Task to carry out – Below are the records; retype them exactly and omit each picture.

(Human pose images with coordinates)

§

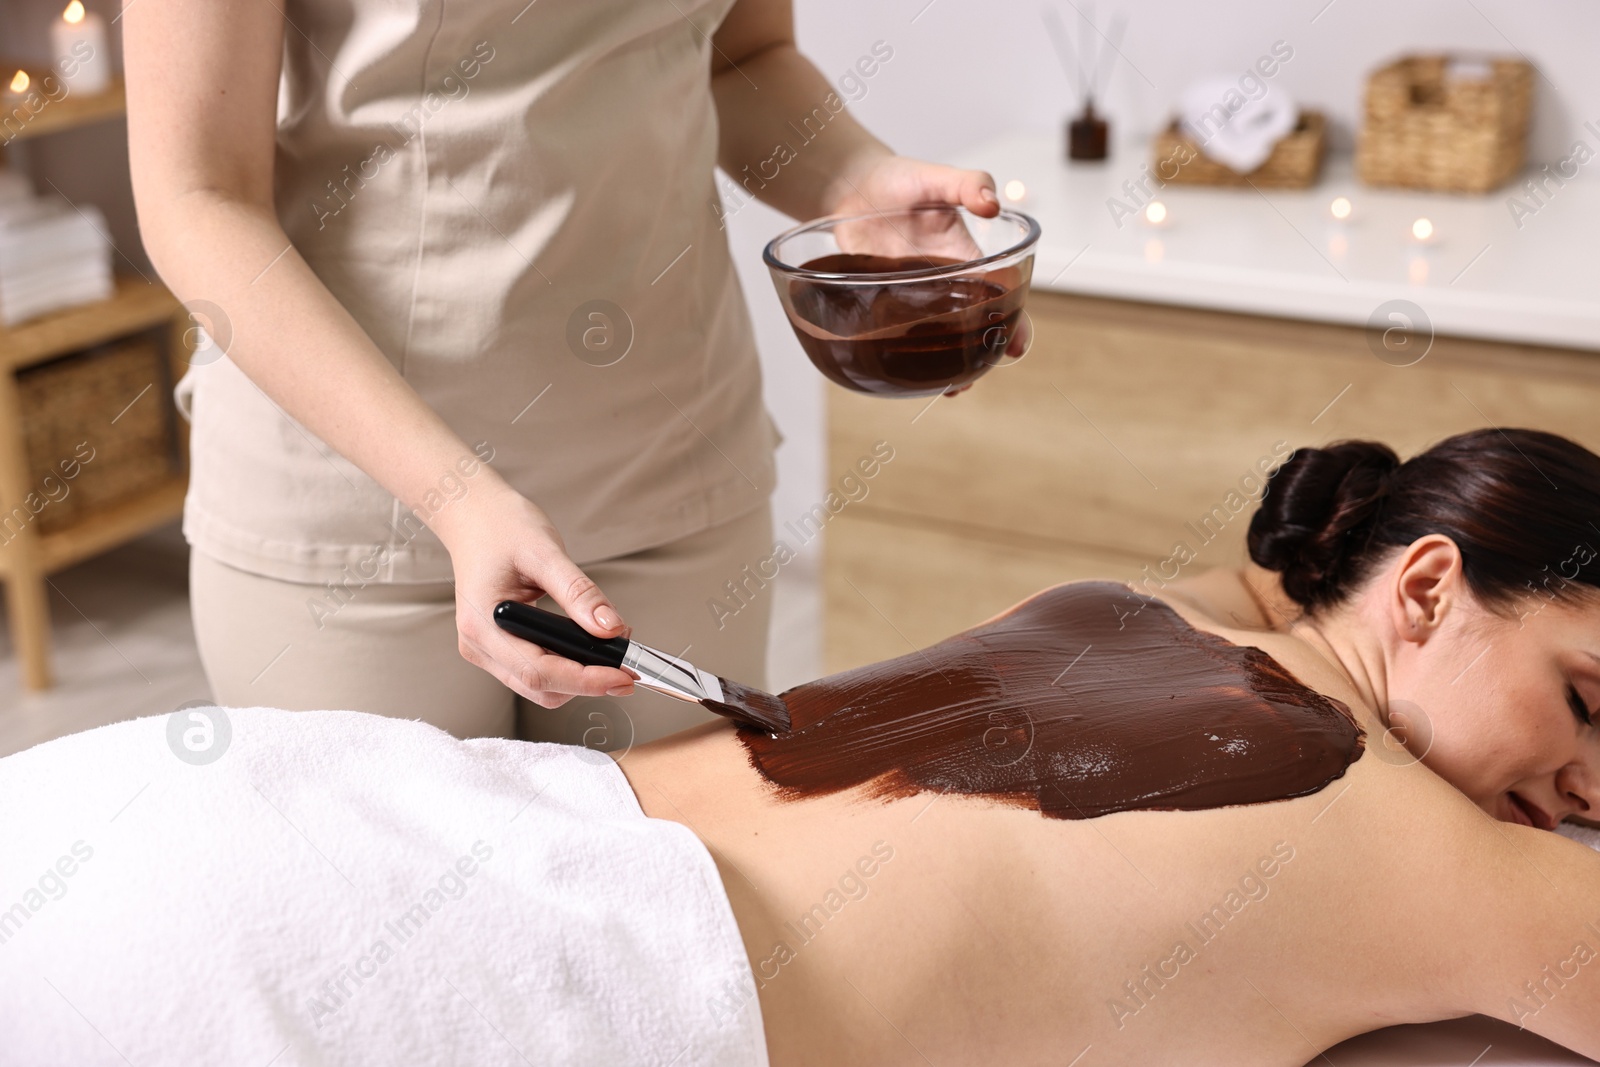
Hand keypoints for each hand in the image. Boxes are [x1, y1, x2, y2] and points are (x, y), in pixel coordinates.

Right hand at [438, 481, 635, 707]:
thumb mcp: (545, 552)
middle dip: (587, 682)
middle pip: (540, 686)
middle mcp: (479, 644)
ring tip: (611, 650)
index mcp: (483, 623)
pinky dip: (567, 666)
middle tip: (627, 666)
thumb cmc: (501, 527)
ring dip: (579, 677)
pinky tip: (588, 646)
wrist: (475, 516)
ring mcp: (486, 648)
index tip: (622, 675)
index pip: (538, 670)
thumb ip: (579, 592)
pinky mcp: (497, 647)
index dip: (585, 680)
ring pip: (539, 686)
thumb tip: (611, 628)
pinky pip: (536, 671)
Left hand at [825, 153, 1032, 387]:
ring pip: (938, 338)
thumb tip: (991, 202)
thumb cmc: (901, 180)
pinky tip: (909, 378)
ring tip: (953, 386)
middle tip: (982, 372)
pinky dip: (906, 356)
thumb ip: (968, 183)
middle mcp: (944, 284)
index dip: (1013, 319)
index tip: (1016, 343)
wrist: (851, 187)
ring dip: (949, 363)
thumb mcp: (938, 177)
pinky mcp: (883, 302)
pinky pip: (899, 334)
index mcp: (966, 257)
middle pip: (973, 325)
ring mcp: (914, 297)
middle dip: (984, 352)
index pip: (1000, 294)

§

Response to this task –
Hand keypoints for each hand in the image. Boxes are [x1, y1, x2, y2] and points are (x, y), in pixel coordinates.

Right hand at [438, 481, 635, 707]:
thumb mcp: (545, 552)
middle dip: (587, 682)
middle pip: (540, 686)
middle mcp: (479, 644)
ring tip: (611, 650)
index mcp: (483, 623)
pinky dip: (567, 666)
middle tip: (627, 666)
thumb cmc: (501, 527)
ring dip: (579, 677)
pinky tip: (588, 646)
wrist: (475, 516)
ring mcp: (486, 648)
index tip: (622, 675)
index pip: (538, 670)
thumb ip: (579, 592)
pinky mcp: (497, 647)
index dip: (585, 680)
ring pip: (539, 686)
thumb tip: (611, 628)
pinky pip: (536, 671)
Left hand at [825, 153, 1032, 387]:
ring pip: (938, 338)
thumb tip: (991, 202)
thumb cmc: (901, 180)
pinky tip: (909, 378)
ring tip: (953, 386)
middle tip: (982, 372)
pinky dip: (906, 356)
thumb ip: (968, 183)
middle mcp: (944, 284)
index dip: (1013, 319)
index tip: (1016, 343)
wrist: (851, 187)
ring dip: (949, 363)
thumb mcp: (938, 177)
pinky mcp: (883, 302)
pinky pip: (899, 334)
index mcp: (966, 257)
middle pip: (973, 325)
ring mcp: (914, 297)
middle dip: (984, 352)
index pip: (1000, 294)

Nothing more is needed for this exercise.